E-Rate applicants are calling for a total of $3.9 billion in discounted education-technology services that are distributed by the Federal Communication Commission’s since the 2014 reforms.

“The E-Rate program provides discounts on telecommunications and Internet services to schools and libraries,” according to EdTechMagazine’s D. Frank Smith.

“Last July, the FCC updated the program to include an additional $1 million to target wireless connectivity in these institutions. The reforms were also aimed at easing the application process for schools and libraries and lowering the barrier of entry for high-poverty applicants. And in December, the commission voted to raise the spending cap from $2.4 billion to $3.9 billion.”

Now, FCC Chairman Tom Wheeler says that the $3.9 billion total includes $1.6 for internal Wi-Fi networks, according to his blog post. The hike doesn’t come without consequences. According to Smith’s report, the spending will impact Universal Service fees that are assessed on consumers’ phone bills. However, schools and libraries are still up to the challenge to grow their networks and become a part of the larger EdTech push nationwide.

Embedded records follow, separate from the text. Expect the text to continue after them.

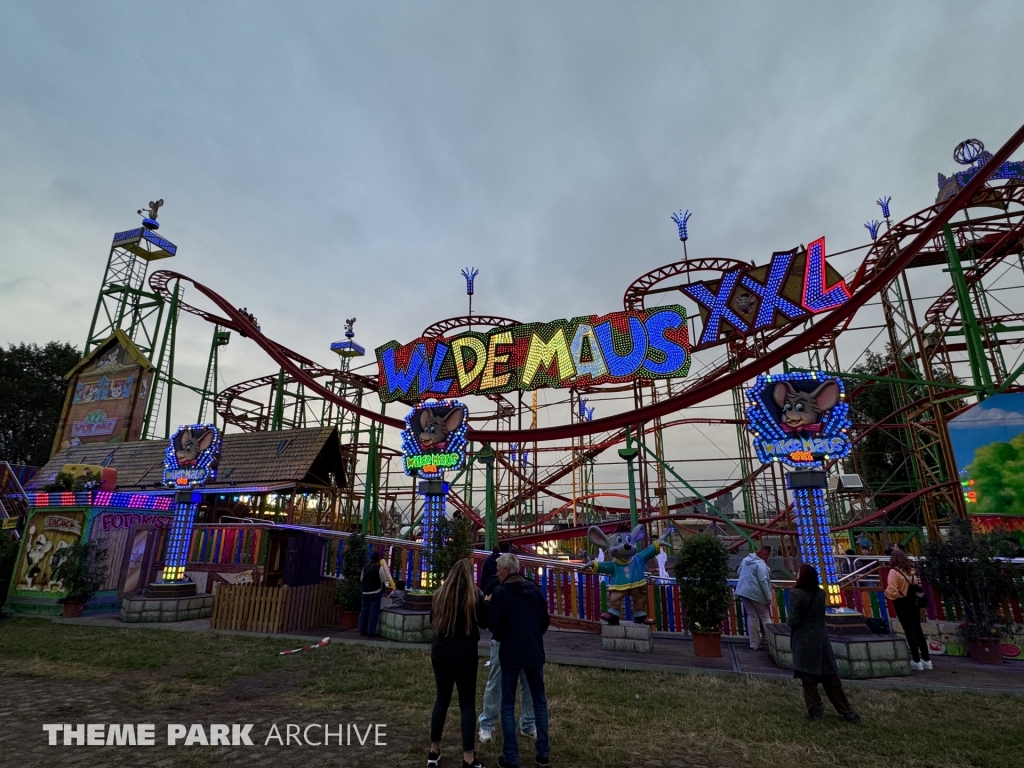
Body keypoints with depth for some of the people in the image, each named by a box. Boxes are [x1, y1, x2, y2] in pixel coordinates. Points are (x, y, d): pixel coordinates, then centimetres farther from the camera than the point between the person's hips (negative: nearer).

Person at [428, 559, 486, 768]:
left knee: (441, 699, 18)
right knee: (467, 704, 6)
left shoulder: (440, 594, 1)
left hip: (440, 654, 4)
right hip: (465, 656, -4)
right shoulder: (474, 596, -11)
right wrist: (484, 604, 13)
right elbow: (484, 622, -1)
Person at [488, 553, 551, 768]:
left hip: (511, 653, -4)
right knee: (540, 702, 16)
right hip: (535, 652, 4)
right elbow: (546, 619, 8)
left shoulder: (500, 591, -11)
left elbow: (493, 623, -12)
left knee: (508, 705, 8)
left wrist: (502, 637, 8)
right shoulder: (534, 589, 3)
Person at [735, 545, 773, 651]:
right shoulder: (761, 564, -14)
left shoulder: (745, 560, 13)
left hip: (742, 592, 7)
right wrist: (768, 598, -16)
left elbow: (739, 573, 24)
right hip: (756, 594, -7)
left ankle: (754, 644, 11)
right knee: (765, 617, 7)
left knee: (752, 616, 12)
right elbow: (763, 581, -19)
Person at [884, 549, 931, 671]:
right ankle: (926, 660, 22)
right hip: (913, 602, 6)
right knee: (918, 630, 16)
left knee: (909, 631, 1)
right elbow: (919, 587, 11)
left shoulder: (894, 572, -16)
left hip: (902, 604, -6)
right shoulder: (912, 570, 5)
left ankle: (917, 661, 4)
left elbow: (892, 592, -21)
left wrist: (886, 592, -2)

“These requests reflect long pent-up demand,” says Wheeler.

“It is the first time in three years that E-rate has had any funds available for Wi-Fi at all. In the past, many schools and libraries didn't bother to apply for Wi-Fi funding because they had no hope of getting funds. That is no longer a problem. As projected last year, we will be able to fully fund eligible Wi-Fi applications thanks entirely to fiscal and programmatic reforms that freed up more than $1.5 billion for Wi-Fi. Not an additional dime in ratepayer fees will be needed.”

These E-Rate plans will level the playing fields for schools nationwide allowing high-poverty applicants to enter worry-free. There are still changes coming to the E-Rate plans despite extensive changes that took place last. The overall goal is to help schools and libraries get connected in the EdTech age.